High-level representatives from Russia, China, Germany, England, France and Iran attended the joint commission.

Askin Kiyagan | Anadolu Agency | Getty Images

Iran’s chief negotiator said on Wednesday Iran would resume talks with six world powers before the end of November, seeking to revive a 2015 nuclear deal that lifted sanctions on the Islamic Republic in return for curbs on its nuclear programme.

“We had a very serious and constructive dialogue with @enriquemora_on the essential elements for a successful negotiation. We agree to start negotiations before the end of November,” Deputy Foreign Minister Ali Bagheri Kani wrote on Twitter after his meetings with EU officials in Brussels.

But experts caution that there is still a long way to go, if a deal is still possible at all.

The announcement came amid heightened tensions between Iran and the West as Tehran ramped up its nuclear activities in violation of the parameters of the deal. The Iranian government insists these developments are for peaceful purposes, but IAEA Director-General Rafael Grossi said in late October that Iran “within a few months” had enough material for a nuclear bomb.

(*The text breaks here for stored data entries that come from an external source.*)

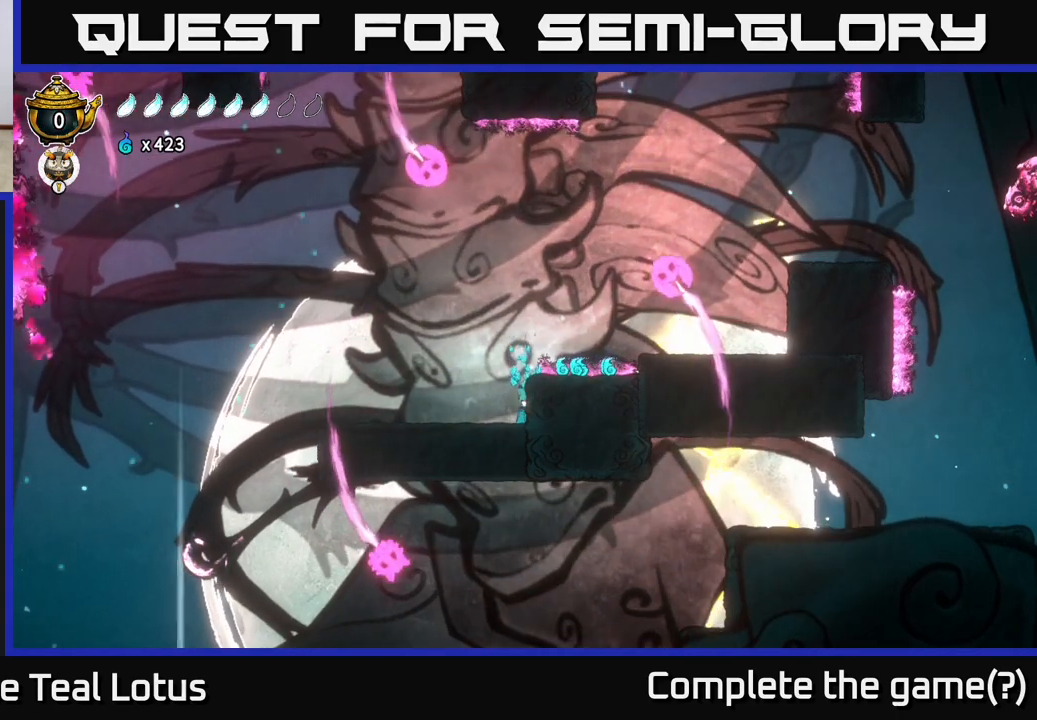
{"buttons": ["R2"], "left_stick": "right", "right_stick": "center", "events": [[167, "A", "down"], [283, "left_stick", "right"], [367, "R2", "down"], [400, "A", "up"]]}
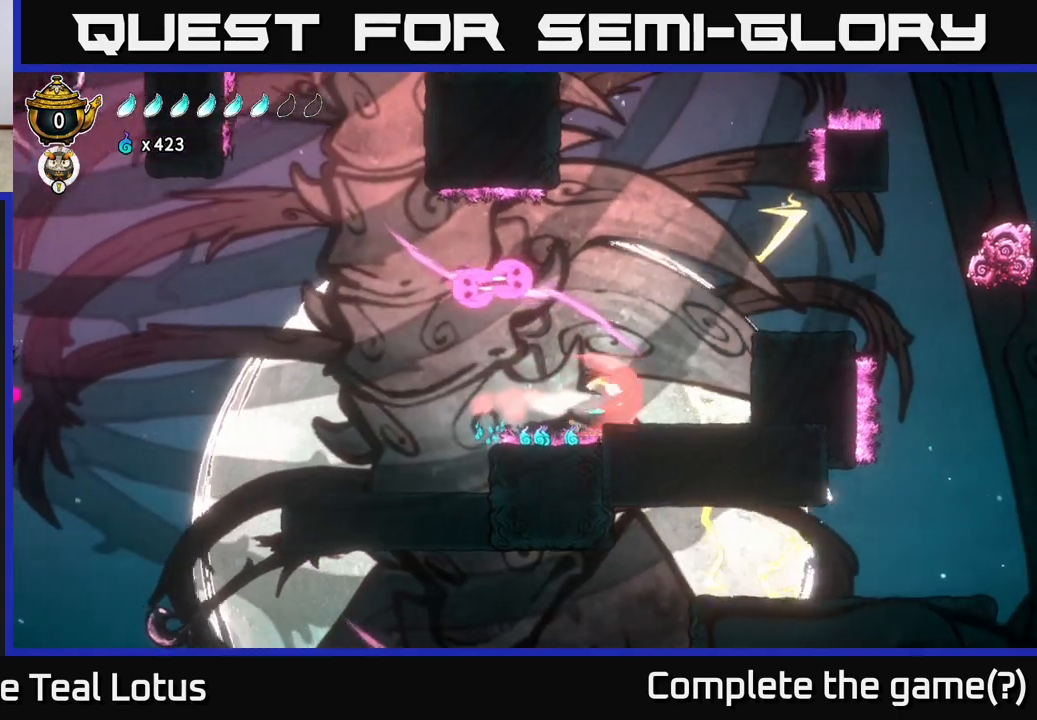
{"buttons": [], "left_stick": "center", "right_stick": "center", "events": [[200, "R2", "up"], [267, "left_stick", "left"], [383, "left_stick", "center"]]}
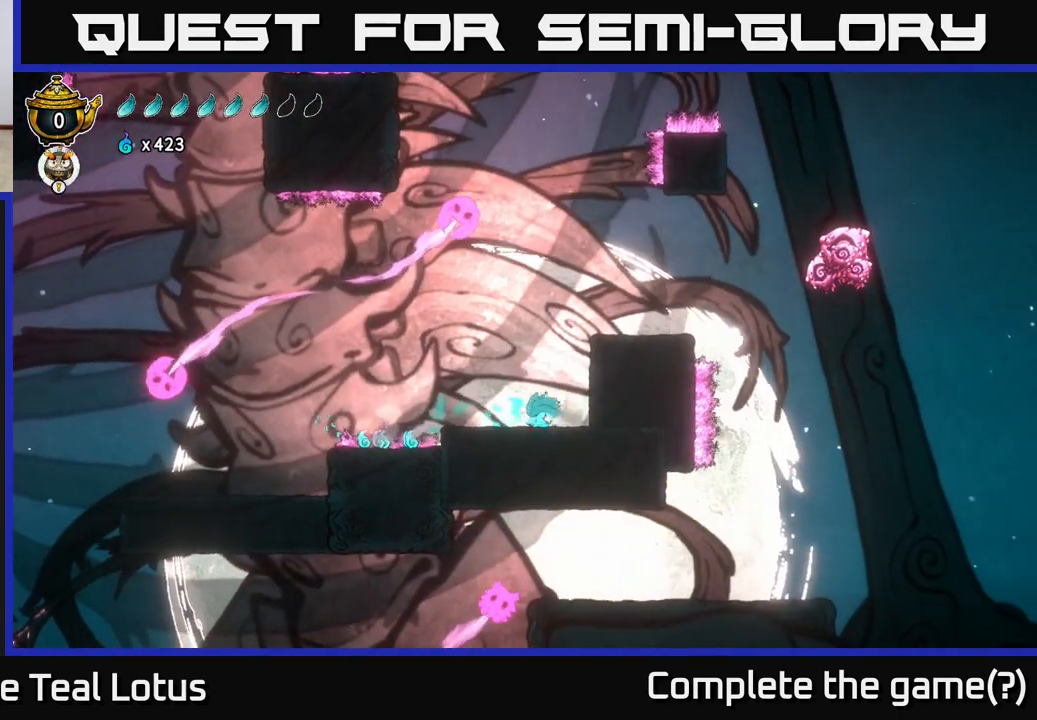
{"buttons": [], "left_stick": "right", "right_stick": "center", "events": [[133, "A", "down"], [133, "left_stick", "right"], [300, "left_stick", "center"], [350, "left_stick", "right"], [500, "A", "up"]]}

Talks that had begun under the Joe Biden administration have stalled in the wake of the June elections for hardline and anti-Western cleric Ibrahim Raisi, which some see as a delaying tactic aimed at demonstrating a more assertive position.

“I don’t expect an agreement any time soon, because Iran’s delay tactics and messages from Tehran and the new administration clearly indicate that they intend to take a tougher stance and a tougher negotiating stance,” said Sanam Vakil, the party’s deputy head. The Middle East and North Africa Program at Chatham House.

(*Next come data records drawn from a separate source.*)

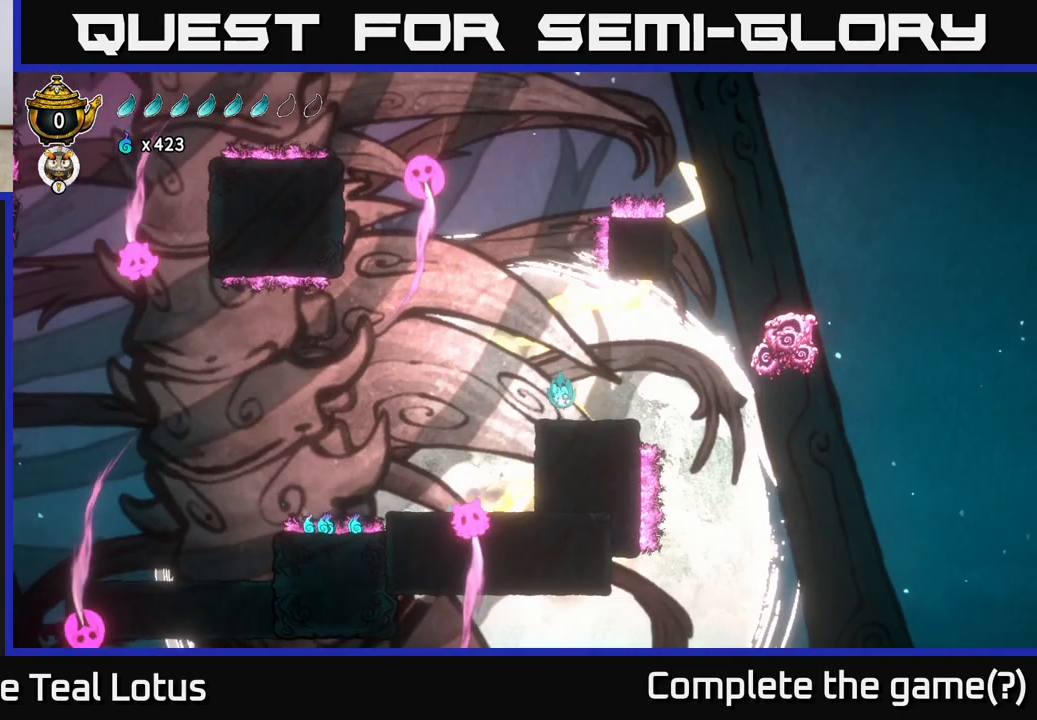
{"buttons": [], "left_stick": "center", "right_stick": "center", "events": [[83, "left_stick", "center"], [150, "left_stick", "left"], [300, "left_stick", "center"]]}
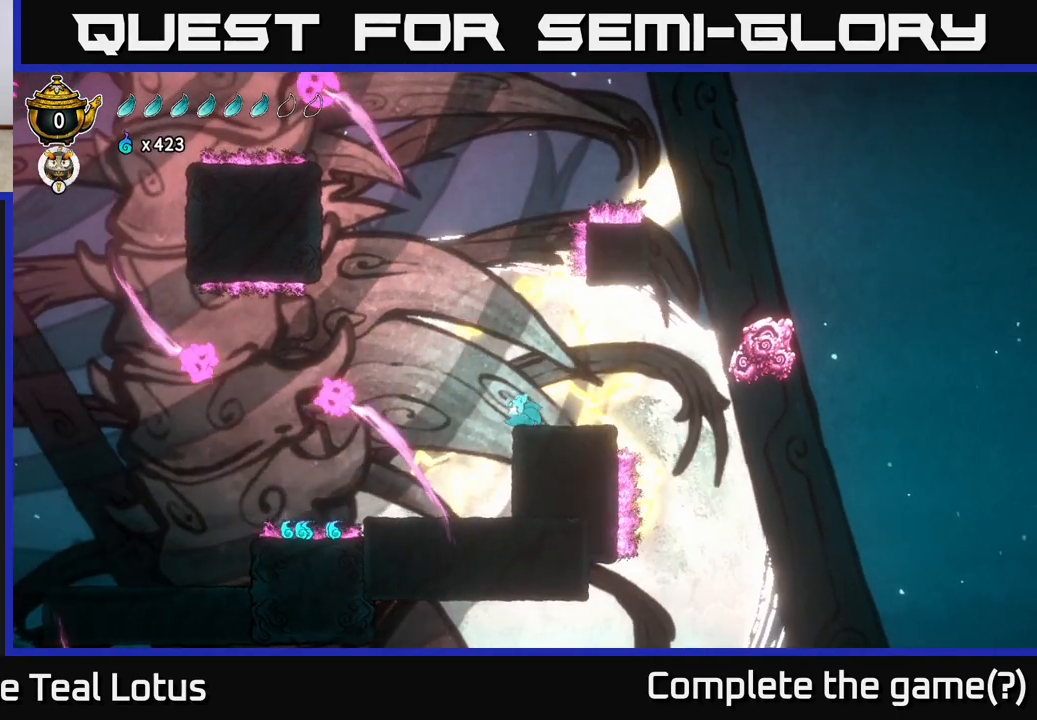
{"buttons": [], "left_stick": "center", "right_stick": "center", "events": [[50, "left_stick", "right"], [200, "left_stick", "center"]]}
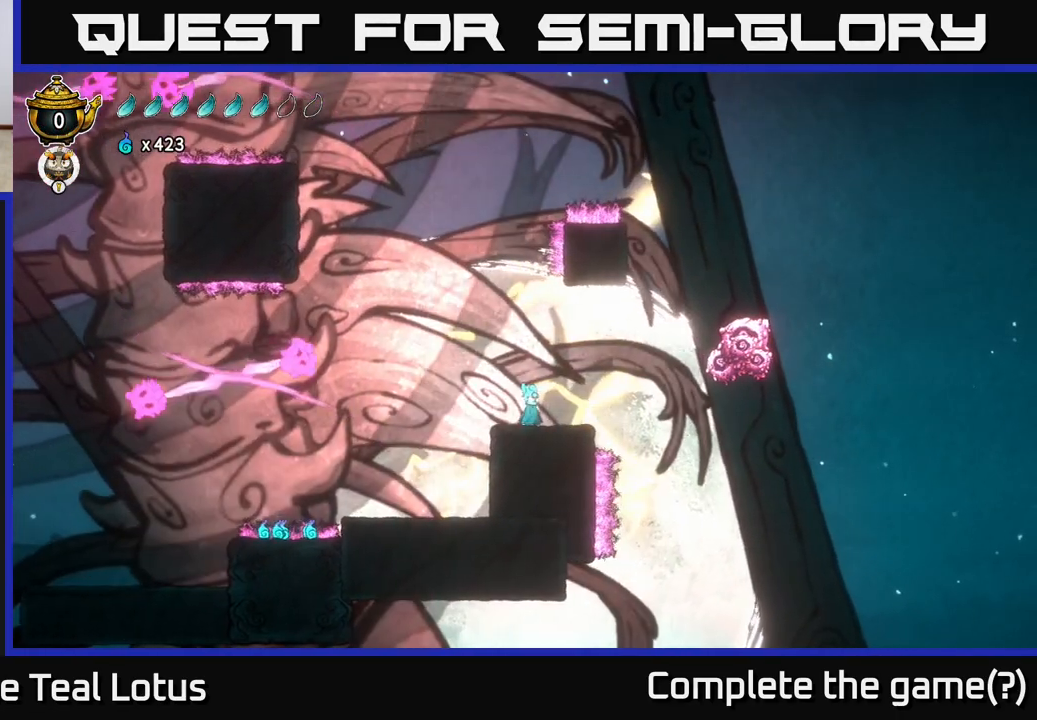
{"buttons": ["X"], "left_stick": "left", "right_stick": "center", "events": [[50, "left_stick", "right"], [167, "A", "down"], [317, "A", "up"], [450, "X", "down"], [500, "left_stick", "left"]]}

Wakil noted that Kani, Iran’s chief nuclear negotiator, also refused to meet with the E3 group – the foreign ministers of Germany, France and the UK – in a coordinated manner, “noting that he is trying to sow divisions along with the stalling tactics we’ve seen over the past few months.”

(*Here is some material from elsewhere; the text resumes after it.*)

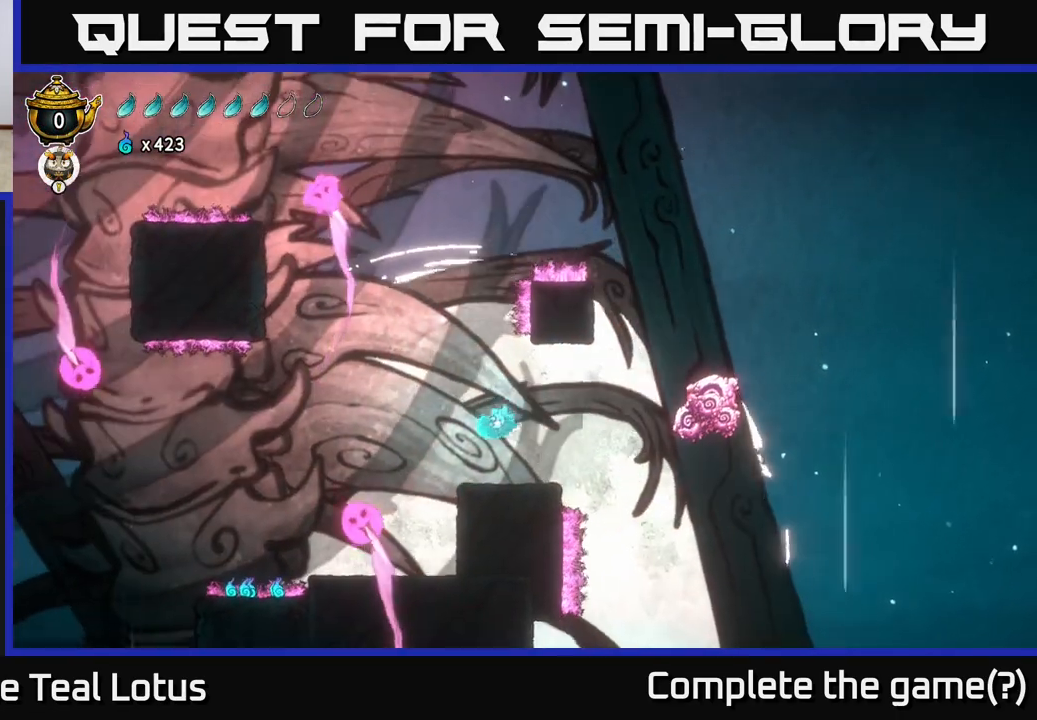
{"buttons": [], "left_stick": "center", "right_stick": "center", "events": []}
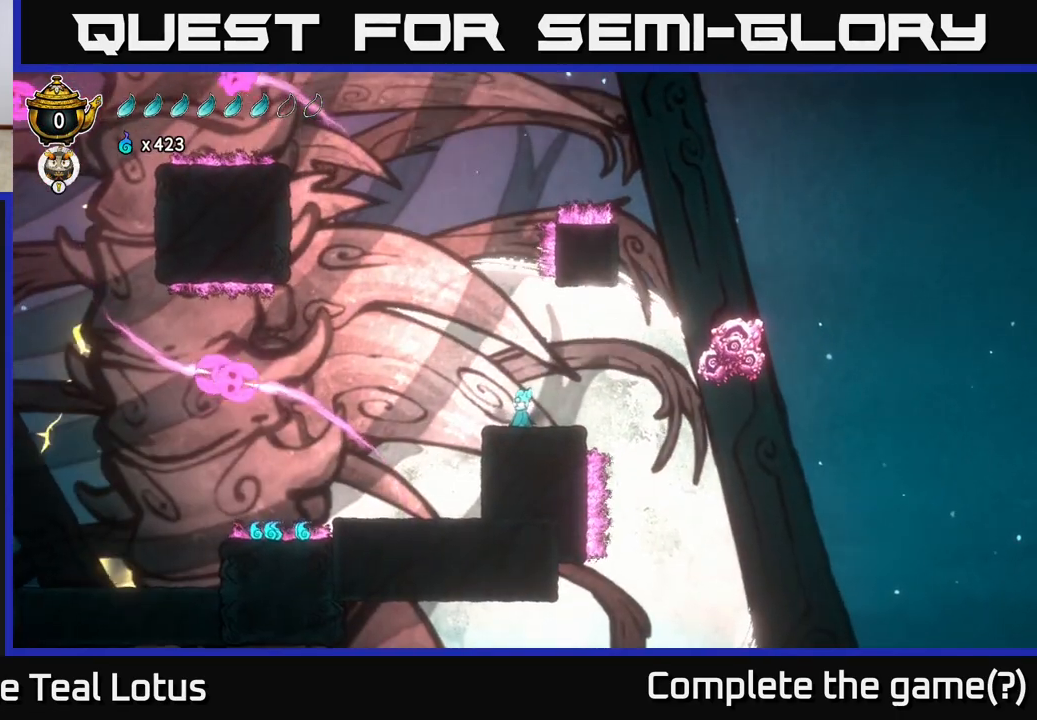
{"buttons": ["X"], "left_stick": "down", "right_stick": "center", "events": [[50, "left_stick", "left"], [100, "A", "down"], [450, "X", "down"], [467, "left_stick", "down"], [483, "A", "up"]]}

She added, “I expect the negotiations to take several months and we must be ready because those negotiations may not see a final resumption of the deal.”

The Eurasia Group, a political risk consultancy, put it starkly: it now believes that “a revival of the Iran nuclear deal is unlikely next year, as Iran’s rapid nuclear buildup and extremist demands will likely render the 2015 agreement irrelevant,” its analysts wrote. In a note on Wednesday. Adding that they estimated the probability of a deal in 2022 at 30%.

Previously, she saw a deal next year as more feasible given Iran’s crippled economy and its need for sanctions to be lifted. Former President Donald Trump withdrew from the Obama-era agreement in 2018 and reimposed harsh sanctions on Iran, sending the country soaring inflation and plunging its currency.

But Eurasia analysts wrote that “Iran’s continued intransigence and acceleration of its nuclear program will make it difficult for even the most forward-leaning negotiators to revive the agreement next year.”

The State Department said earlier this month that it wanted to resume negotiations “as soon as possible,” adding that the White House “has made it clear that if diplomacy fails we are ready to turn to other options,” though it did not specify what those options might be. Other options were.

The steady reduction in Iran’s compliance with the nuclear deal, also called the Joint Comprehensive Plan of Action, has included increased uranium stockpiling and enrichment levels well beyond standards set out in the JCPOA and to a level that many in the international community say is alarming.

Tehran insists its moves are within its sovereign rights and can be reversed if the United States lifts sanctions. Meanwhile, the Biden administration says it is ready to return to the negotiating table, but will only lift sanctions if Iran reverses its JCPOA violations first.

The repercussions of the deal’s long delay extend beyond Iran. As Iran reduces the “breakout time” to the bomb-building capacity to less than the current estimated three months, Israel will likely launch sabotage attacks, and the United States and its allies will have to consider more sanctions or other deterrent measures, pushing both countries forward. . towards confrontation.